● **SUPPLIED INFORMATION**

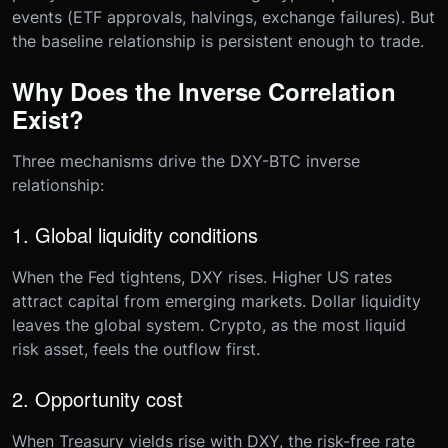
events (ETF approvals, halvings, exchange failures). But
the baseline relationship is persistent enough to trade.
Why Does the Inverse Correlation
Exist?
Three mechanisms drive the DXY-BTC inverse
relationship:
1. Global liquidity conditions
When the Fed tightens, DXY rises. Higher US rates
attract capital from emerging markets. Dollar liquidity
leaves the global system. Crypto, as the most liquid
risk asset, feels the outflow first.
2. Opportunity cost
When Treasury yields rise with DXY, the risk-free rate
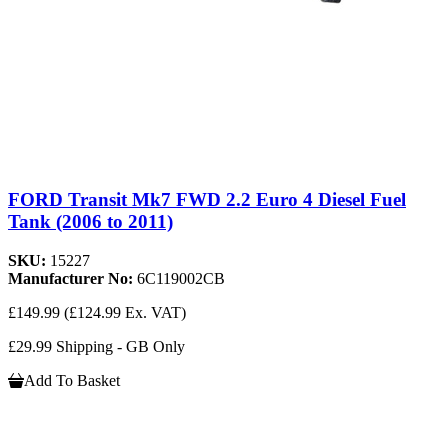
FORD Transit Mk7 FWD 2.2 Euro 4 Diesel Fuel
Tank (2006 to 2011)
SKU:
15227
Manufacturer No:
6C119002CB
£149.99
(£124.99 Ex. VAT)
£29.99 Shipping - GB Only
Add To Basket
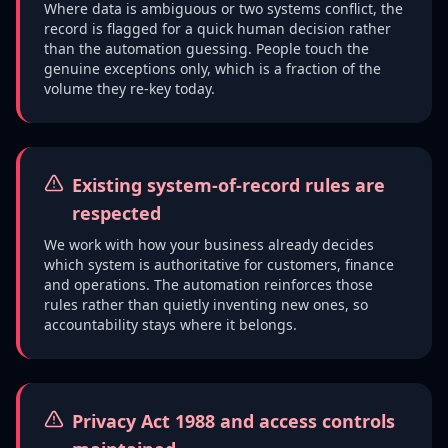
Where data is ambiguous or two systems conflict, the
record is flagged for a quick human decision rather
than the automation guessing. People touch the
genuine exceptions only, which is a fraction of the
volume they re-key today.
Existing system-of-record rules are
respected
We work with how your business already decides
which system is authoritative for customers, finance
and operations. The automation reinforces those
rules rather than quietly inventing new ones, so
accountability stays where it belongs.
Privacy Act 1988 and access controls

● **JOB ITEM**
Reproduce all the text in the listing above, line for line and without any changes. Leave the pictures out of your answer.

● **EXPECTED ANSWER**
events (ETF approvals, halvings, exchange failures). But
the baseline relationship is persistent enough to trade.
Why Does the Inverse Correlation
Exist?
Three mechanisms drive the DXY-BTC inverse
relationship:
1. Global liquidity conditions
When the Fed tightens, DXY rises. Higher US rates
attract capital from emerging markets. Dollar liquidity
leaves the global system. Crypto, as the most liquid
risk asset, feels the outflow first.
2. Opportunity cost
When Treasury yields rise with DXY, the risk-free rate
FORD Transit Mk7 FWD 2.2 Euro 4 Diesel Fuel
Tank (2006 to 2011)
SKU:
15227
Manufacturer No:
6C119002CB
£149.99
(£124.99 Ex. VAT)
£29.99 Shipping - GB Only
Add To Basket
Where data is ambiguous or two systems conflict, the
record is flagged for a quick human decision rather
than the automation guessing. People touch the
genuine exceptions only, which is a fraction of the
volume they re-key today.
Existing system-of-record rules are
respected
We work with how your business already decides
which system is authoritative for customers, finance
and operations. The automation reinforces those
rules rather than quietly inventing new ones, so
accountability stays where it belongs.
Privacy Act 1988 and access controls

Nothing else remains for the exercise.